Many writers struggle to define their characters at the beginning of a new series, but Pak is up to the challenge. The issue dives right into characterization from the get-go, presenting concise backstories for its two main characters: Hana and Kenichi. Readers learn Hana, an orphan, comes from a poor farming community while Kenichi hails from a prestigious line of samurai warriors. The only bigger clash than these distinct backgrounds is their competitive personalities.
A big theme in this story is multiculturalism, which is wonderfully emphasized by the village’s mantra: “Together in Strength.” Hana and Kenichi struggle to apply this motto during a samurai trial. One can feel the frustration in both characters as they let loose their preconceived prejudices. They eventually find that it’s much more difficult to succeed when cutting the other person down. The challenge ultimately shows the students the importance of embracing differences and coming together; that is where one finds true strength.
The samurai trial serves as a foreshadow for an impending threat, one bigger than they’ve ever faced. And their only hope of survival lies in the words of a mysterious stranger.
This story wonderfully underscores the very real human fear of the “other.” Readers will find new BOOM! Studios’ favorites in Hana, Kenichi and the others as they face their fears in the coming issues.
Milonogiannias’ penciling creates a solid structure for the issues artwork while the collaborative work of Irma Knivila and Simon Bowland bring it to life. The vast landscapes of the island are coupled with highly-detailed houses and buildings to provide the reader with an authentic East Asian setting. Knivila uses variations of brown and green to emphasize the community’s dependence on the island’s natural environment. In addition, Bowland’s variations in lettering sizes underscore crucial thematic elements, such as the island motto.

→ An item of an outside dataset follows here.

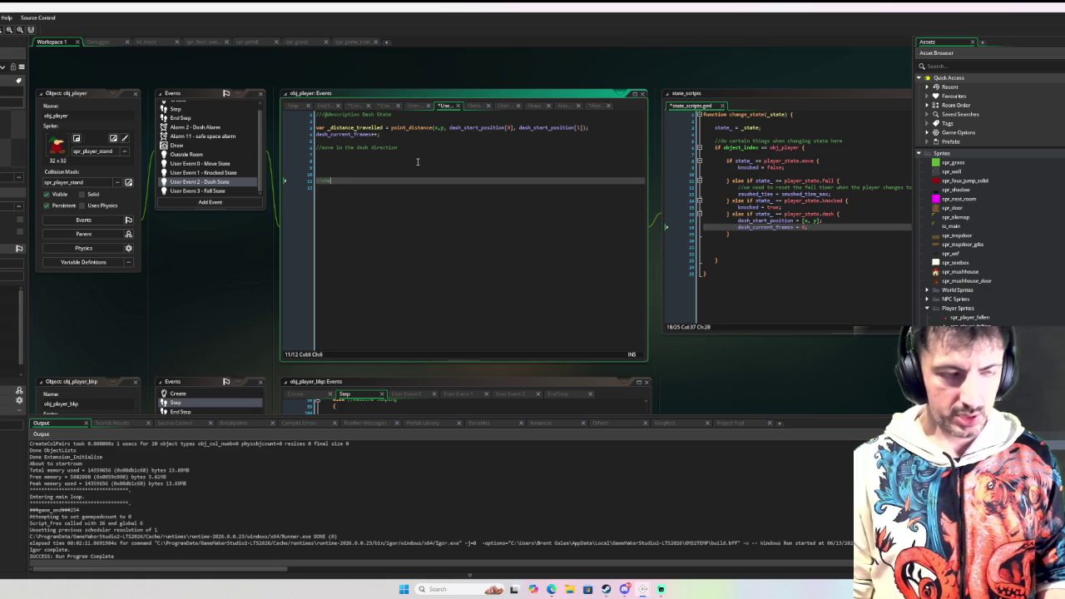
text(ck fodash co)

The main, preorder, and variant covers give alternative takes on the story in masterfully diverse ways. Milonogiannias’ penciling and Msassyk’s colors give form and structure to the main cover by highlighting the determined looks of its main characters.
Ethan Young’s preorder cover depicts the story’s East Asian setting with monochromatic shades to bring to mind peacefulness and traditional art from the time period. The variant covers offer unique interpretations as well; David Lafuente and Germán García’s version focuses on the coming conflict while Kris Anka’s emphasizes each of the protagonist’s weapon of choice.
RONIN ISLAND #1 offers an engaging story with highly relatable characters. Themes of multiculturalism and diversity abound, making this one of the most fitting tales of our modern time.